Более того, снижение остроты непосредственной военной угрозы для массового сознания подчеркивается появлением довольно неожиданных суждений об опасности… мира. Так, в октябре 1932 г. на одном из ижевских заводов в ходе подготовки к политдню был задан вопрос: «Если мы получим социализм во всем мире, значит не будет войны, народ не будет уничтожаться, а наоборот будет размножаться, то чем будет питаться, если мало пахотной земли, а население увеличится против посева»{419}
.Конечно, можно расценить подобное высказывание как попытку своеобразного эпатажа власти. Однако бытование подобных настроений доказывает такое суждение из непредназначенного для печати дневника А.С. Аржиловского (запись от 31 октября 1936 г.): «…Когда бываю в городе среди массы снующих людей, то всегда думаю одно: только одна хорошая война сократит рост этого муравейника. Иначе сожрем сами себя»{420}
.[44] О том же писал в августе 1928 г. и В.И. Вернадский: «Каждый год рождается (или подрастает) 10% деревенского населения, которому нет места. Всматриваясь в окружающее, видя количество безработных, детей, связанное с уменьшением площади посева и скота и отсутствием работы в городе, понимаешь значение — стихийное и грозное этого фактора. Оно приведет или к войне и голоду — извечных регуляторов роста населения, или к перемене социального строя в направлении приспособления его к интенсивному росту национального богатства»{421}. И практически одновременно, в том же августе 1928 г., М.М. Пришвин записал в дневнике: «В отношении современного крестьянского вопроса всякие попытки идеологического подхода (в том числе и мера борьбы с пьянством) являются или недомыслием, или лицемерием. Все решается двумя словами: “давай войну” или “давай фабрику”…»{422}Ослаблению ощущения военной опасности способствовали и реальные успехи индустриализации, и умение властей «продемонстрировать» свою растущую военную мощь. Подобные демонстрации были рассчитаны как для «внешнего», так и для «внутреннего» потребителя. В качестве примеров приведем два эпизода, связанных с военными парадами.

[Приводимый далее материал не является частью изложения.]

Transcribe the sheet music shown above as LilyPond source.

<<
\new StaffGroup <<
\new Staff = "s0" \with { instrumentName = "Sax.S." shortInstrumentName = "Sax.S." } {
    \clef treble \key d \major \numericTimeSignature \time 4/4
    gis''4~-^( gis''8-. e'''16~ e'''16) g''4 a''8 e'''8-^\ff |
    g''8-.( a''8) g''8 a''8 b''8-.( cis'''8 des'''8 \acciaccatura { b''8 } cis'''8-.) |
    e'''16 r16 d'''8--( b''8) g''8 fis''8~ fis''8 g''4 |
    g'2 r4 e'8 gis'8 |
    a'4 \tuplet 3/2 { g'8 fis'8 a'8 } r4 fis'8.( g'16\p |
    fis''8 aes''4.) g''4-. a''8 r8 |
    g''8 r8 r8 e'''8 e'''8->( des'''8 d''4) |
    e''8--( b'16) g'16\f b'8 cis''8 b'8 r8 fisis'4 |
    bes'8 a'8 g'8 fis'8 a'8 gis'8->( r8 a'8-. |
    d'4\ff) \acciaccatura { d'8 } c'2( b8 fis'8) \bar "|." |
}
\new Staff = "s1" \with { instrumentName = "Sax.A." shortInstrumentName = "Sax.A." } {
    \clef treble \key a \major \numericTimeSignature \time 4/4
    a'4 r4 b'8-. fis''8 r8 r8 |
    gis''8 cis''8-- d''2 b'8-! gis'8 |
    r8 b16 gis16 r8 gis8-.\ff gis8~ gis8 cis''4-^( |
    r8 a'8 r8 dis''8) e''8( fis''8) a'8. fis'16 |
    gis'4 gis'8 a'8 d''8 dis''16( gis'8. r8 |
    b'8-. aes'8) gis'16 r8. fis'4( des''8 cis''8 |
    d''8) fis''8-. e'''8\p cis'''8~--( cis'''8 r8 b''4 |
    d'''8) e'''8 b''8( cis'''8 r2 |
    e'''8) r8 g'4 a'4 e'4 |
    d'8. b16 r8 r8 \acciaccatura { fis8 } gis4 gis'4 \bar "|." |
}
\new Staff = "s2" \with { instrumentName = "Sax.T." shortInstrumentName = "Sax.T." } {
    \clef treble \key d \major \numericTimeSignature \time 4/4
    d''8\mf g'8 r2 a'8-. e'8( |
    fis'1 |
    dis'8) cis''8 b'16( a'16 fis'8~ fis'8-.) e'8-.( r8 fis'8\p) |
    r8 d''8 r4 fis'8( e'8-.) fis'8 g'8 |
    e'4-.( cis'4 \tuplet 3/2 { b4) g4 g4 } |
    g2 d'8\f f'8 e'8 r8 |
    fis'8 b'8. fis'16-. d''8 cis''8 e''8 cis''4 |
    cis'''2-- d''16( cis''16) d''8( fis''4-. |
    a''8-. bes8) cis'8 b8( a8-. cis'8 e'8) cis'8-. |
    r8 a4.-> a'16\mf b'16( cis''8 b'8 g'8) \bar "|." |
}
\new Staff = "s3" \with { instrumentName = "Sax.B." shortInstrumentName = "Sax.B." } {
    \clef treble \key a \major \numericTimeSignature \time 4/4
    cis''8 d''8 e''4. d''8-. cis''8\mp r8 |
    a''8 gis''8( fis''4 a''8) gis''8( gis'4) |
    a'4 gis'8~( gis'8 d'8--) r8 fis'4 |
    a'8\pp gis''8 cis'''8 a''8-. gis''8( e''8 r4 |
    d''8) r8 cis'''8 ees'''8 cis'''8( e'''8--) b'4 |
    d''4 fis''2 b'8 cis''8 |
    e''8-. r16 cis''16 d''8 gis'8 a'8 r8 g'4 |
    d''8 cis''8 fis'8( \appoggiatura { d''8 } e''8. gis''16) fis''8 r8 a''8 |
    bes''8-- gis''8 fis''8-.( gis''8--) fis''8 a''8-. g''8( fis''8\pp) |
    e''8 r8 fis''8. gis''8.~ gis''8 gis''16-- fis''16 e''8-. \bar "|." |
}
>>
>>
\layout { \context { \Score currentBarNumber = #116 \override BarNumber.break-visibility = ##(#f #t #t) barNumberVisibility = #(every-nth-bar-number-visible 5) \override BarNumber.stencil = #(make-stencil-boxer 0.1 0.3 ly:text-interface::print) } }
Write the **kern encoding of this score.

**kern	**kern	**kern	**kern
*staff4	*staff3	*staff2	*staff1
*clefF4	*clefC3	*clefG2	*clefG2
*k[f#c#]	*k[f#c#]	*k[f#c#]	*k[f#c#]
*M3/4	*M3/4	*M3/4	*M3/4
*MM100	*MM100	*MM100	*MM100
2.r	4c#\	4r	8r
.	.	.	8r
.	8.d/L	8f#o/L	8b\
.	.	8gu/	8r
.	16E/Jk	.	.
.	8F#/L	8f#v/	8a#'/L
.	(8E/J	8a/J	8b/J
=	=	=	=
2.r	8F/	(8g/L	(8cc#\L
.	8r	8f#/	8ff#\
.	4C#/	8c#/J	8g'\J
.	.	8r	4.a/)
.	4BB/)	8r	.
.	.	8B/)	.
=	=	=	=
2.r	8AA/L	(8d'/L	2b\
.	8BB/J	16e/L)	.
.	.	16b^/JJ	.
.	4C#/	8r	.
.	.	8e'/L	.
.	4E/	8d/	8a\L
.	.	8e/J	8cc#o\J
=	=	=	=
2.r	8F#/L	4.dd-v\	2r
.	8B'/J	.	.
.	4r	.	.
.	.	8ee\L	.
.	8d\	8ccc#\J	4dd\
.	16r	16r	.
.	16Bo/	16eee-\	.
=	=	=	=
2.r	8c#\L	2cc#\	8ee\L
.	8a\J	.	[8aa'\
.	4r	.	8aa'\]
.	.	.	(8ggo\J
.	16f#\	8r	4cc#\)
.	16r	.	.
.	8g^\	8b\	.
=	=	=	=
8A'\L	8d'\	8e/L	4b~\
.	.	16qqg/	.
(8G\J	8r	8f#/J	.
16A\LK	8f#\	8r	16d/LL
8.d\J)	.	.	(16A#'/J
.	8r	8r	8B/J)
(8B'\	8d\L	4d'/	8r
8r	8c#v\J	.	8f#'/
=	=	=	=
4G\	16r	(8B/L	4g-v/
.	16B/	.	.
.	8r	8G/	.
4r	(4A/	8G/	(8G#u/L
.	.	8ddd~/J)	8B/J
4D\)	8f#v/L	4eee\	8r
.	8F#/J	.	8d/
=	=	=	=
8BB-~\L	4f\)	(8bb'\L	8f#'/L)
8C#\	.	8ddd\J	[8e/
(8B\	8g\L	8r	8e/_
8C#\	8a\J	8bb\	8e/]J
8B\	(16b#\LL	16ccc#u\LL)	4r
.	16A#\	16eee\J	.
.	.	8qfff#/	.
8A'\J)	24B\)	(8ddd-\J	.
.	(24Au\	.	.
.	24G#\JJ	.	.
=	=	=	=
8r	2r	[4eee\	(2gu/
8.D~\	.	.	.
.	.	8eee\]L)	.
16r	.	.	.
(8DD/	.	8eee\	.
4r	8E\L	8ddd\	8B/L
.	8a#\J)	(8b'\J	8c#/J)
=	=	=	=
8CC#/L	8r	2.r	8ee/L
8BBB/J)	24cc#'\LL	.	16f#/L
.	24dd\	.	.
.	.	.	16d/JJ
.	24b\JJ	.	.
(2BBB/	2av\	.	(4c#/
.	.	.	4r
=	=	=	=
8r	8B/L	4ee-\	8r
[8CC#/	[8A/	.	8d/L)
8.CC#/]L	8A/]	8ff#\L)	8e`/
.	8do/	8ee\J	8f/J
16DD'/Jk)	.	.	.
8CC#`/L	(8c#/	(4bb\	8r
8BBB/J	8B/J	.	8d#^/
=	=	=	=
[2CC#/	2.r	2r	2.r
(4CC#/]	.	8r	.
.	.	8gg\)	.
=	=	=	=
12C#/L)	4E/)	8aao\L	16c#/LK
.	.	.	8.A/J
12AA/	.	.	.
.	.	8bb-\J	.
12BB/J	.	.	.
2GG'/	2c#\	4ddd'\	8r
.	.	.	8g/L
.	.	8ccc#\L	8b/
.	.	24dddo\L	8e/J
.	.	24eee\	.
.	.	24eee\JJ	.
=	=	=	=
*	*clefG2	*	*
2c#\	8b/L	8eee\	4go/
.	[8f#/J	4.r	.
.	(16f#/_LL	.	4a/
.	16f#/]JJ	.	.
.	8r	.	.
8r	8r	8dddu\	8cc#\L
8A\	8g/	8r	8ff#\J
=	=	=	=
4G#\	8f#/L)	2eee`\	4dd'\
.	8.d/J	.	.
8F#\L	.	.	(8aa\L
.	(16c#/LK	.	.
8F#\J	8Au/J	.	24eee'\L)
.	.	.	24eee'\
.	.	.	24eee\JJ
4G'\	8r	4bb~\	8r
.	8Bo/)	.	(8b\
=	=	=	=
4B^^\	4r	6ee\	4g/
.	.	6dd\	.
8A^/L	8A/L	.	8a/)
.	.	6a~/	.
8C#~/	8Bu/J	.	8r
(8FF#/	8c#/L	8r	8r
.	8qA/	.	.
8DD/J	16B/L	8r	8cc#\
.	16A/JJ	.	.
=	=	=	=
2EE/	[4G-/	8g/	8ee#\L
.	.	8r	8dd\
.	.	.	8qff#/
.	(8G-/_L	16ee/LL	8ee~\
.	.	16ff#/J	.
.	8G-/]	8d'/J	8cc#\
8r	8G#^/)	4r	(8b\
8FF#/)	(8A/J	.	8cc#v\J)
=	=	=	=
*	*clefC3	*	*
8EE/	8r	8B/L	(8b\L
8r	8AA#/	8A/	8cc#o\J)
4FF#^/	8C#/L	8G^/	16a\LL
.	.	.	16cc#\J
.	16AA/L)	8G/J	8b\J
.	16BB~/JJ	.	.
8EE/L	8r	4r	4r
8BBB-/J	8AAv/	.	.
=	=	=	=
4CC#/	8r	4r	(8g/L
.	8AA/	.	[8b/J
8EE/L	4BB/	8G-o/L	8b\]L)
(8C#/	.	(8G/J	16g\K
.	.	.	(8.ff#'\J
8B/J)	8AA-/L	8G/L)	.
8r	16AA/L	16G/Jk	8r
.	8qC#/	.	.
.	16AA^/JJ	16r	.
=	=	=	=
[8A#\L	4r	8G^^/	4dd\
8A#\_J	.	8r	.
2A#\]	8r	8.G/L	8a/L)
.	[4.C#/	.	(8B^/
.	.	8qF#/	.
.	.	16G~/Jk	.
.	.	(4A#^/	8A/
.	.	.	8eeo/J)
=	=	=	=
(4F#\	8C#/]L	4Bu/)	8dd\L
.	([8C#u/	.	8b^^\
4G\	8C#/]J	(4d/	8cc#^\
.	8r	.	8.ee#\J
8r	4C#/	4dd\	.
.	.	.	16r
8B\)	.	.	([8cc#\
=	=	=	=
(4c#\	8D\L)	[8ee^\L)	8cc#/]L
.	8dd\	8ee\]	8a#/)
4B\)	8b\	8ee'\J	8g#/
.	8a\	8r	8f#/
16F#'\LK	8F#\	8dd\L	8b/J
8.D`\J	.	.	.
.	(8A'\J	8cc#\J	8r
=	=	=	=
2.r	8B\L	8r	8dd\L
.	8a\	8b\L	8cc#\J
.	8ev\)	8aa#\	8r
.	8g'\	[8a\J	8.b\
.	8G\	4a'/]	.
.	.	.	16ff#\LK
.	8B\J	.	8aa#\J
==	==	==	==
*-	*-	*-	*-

По воспоминаниям редактора «Известий» И.М. Тройского[45]
, в 1932 г. специальным решением закрытого Пленума ЦК ВКП(б) «было решено показать на параде Московского гарнизона новую технику: стрелковое, артиллерийское вооружение. В воздух было поднято несколько сот самолетов, в том числе 300 тяжелых бомбардировщиков. В японских ВВС аналогичных бомбардировщиков было 116. Я был очевидцем этого мероприятия. Парад заканчивается. Площадь освобождается. Напряженная тишина. И вдруг мимо трибун проносятся танки новейшей конструкции. У японского военного атташе генерала Хато выпал из рук бинокль. Таких танков во всем мире было пока всего семь штук. Мы на параде показали двенадцать. Это был фурор»{423}.Не меньшее воздействие подобные парады оказывали и на рядовых советских граждан. Студент С.Ф. Подлубный 7 ноября 1935 г. записал в своем дневнике (стилистика и орфография источника сохранены): «Вечером как и прошлый год проводилась военная агитация, военный шовенизм если можно так выразиться т. е. показ нечаянный будто бы показ громаднейших танков проезжающих по центральным улицам… Вобщем в этом году учтены не только крупные масштабы демонстрации учтены также психологические мелочи. Но все это вышло как-то естественно без искусства…»{424}
Конечно, сохранялся и скепсис относительно военной мощи СССР. В ходе обсуждения проекта новой Конституции в Горьковской области звучали и такие вопросы: «Откуда и как наша страна знает о том, что по сравнению с другими странами мы в оборонном смысле сильнее других стран»{425}
.В любом случае, об опасности войны не забывали — в том числе благодаря все той же пропаганде, которая не упускала возможности поговорить о вероятной интервенции. Более того, даже и там время от времени проявлялись «мирные настроения», вызывавшие раздражение партийных кругов. Так, в 1932 г. в «Вечерней Москве» появилась статья, посвященная Оттавской конференции[46]
, в которой говорилось, что «создание антисоветского фронта стало настолько трудным делом, что даже… Канада и Англия не могут договориться между собой». В обзоре столичной прессы, подготовленном агитмассовым отделом МК, по этому поводу подчеркивалось: автор статьи «сбивает читателя на вывод, будто угроза военной опасности уменьшается, ослабевает. Абсолютно неверный и вредный вывод»{426}.Место «военных тревог» 1920-х гг., которые, несмотря на роль пропаганды, все же были по преимуществу стихийным явлением, в 1930-е гг. занимает «оборонное сознание» — не только (и не столько) характеристика общества, сколько проект власти, формирование в обществе готовности к войне, причем войне победоносной, войне наступательной.